A federal judge has rejected the Federal Trade Commission's request to block Meta from purchasing Within Unlimited, developer of the virtual fitness app Supernatural, according to published reports.
Late Tuesday, U.S. District Court Judge Edward Davila in the Northern District of California issued two written orders in the case, both under seal. One of the orders reportedly rejects the FTC's request for a preliminary injunction that would have prevented Meta from proceeding with the estimated $400 million acquisition. The second order reportedly stays the decision for seven days, effectively maintaining the status quo while the FTC decides whether to ask the 9th Circuit Court of Appeals to intervene.
As of Wednesday afternoon Davila's orders remained sealed, and his reasons for siding with Meta remain unclear.
The rulings come in an antitrust lawsuit brought by the FTC in July, when the agency alleged that Meta's proposed acquisition of Within would bring Meta “one step closer to its ultimate goal of owning the entire 'Metaverse.'”
The agency alleged in its complaint that the estimated $400 million acquisition would lead to reduced competition in the market for virtual reality fitness apps.

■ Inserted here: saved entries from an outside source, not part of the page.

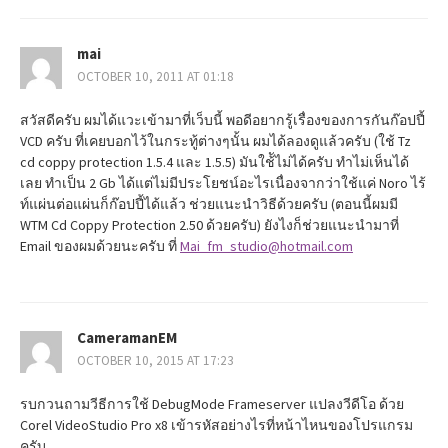
mai
OCTOBER 10, 2011 AT 01:18
สวัสดีครับ ผมได้แวะเข้ามาที่เว็บนี้ พอดีอยากรู้เรื่องของการกันก๊อปปี้
VCD ครับ ที่เคยบอกไว้ในกระทู้ต่างๆนั้น ผมได้ลองดูแล้วครับ (ใช้ Tz
cd coppy protection 1.5.4 และ 1.5.5) มันใช้ัไม่ได้ครับ ทำไม่เห็นได้
เลย ทำเป็น 2 Gb ได้แต่ไม่มีประโยชน์อะไรเนื่องจากว่าใช้แค่ Noro ไร้
ท์แผ่นต่อแผ่นก็ก๊อปปี้ได้แล้ว ช่วยแนะนำวิธีด้วยครับ (ตอนนี้ผมมี
WTM Cd Coppy Protection 2.50 ด้วยครับ) ยังไงก็ช่วยแนะนำมาที่
Email ของผมด้วยนะครับ ที่
Mai_fm_studio@hotmail.com
CameramanEM
OCTOBER 10, 2015 AT 17:23
รบกวนถามวีธีการใช้ DebugMode Frameserver แปลงวีดีโอ ด้วย
Corel VideoStudio Pro x8 เข้ารหัสอย่างไรที่หน้าไหนของโปรแกรม
ครับ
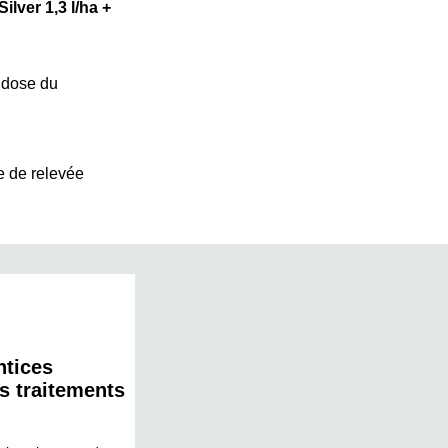
ilver 1,3 l/ha +
a dose du
e de relevée
ntices
s traitements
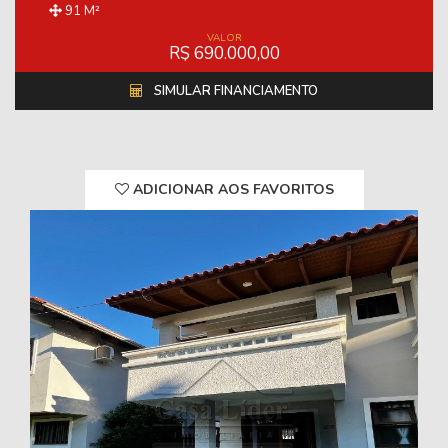
91 M²
VALOR
R$ 690.000,00
SIMULAR FINANCIAMENTO
ADICIONAR AOS FAVORITOS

The FTC initially claimed that Meta's Beat Saber competes with Supernatural in the market for virtual reality fitness apps -- meaning the acquisition would eliminate one of Meta's rivals.
But in October, the agency scaled back its claims, alleging in an amended complaint that the merger could diminish “potential competition” in the market for dedicated virtual reality fitness apps.
More than two dozen attorneys general sided with the FTC, arguing in a friend-of-the-court brief that he should issue a preliminary injunction blocking the deal.
“If the preliminary injunction is not granted, the acquisition will proceed, and Meta will be able to access Within’s confidential strategic information and to begin integrating the firms,” the attorneys general wrote. “Immediate harms to competition and innovation may result.”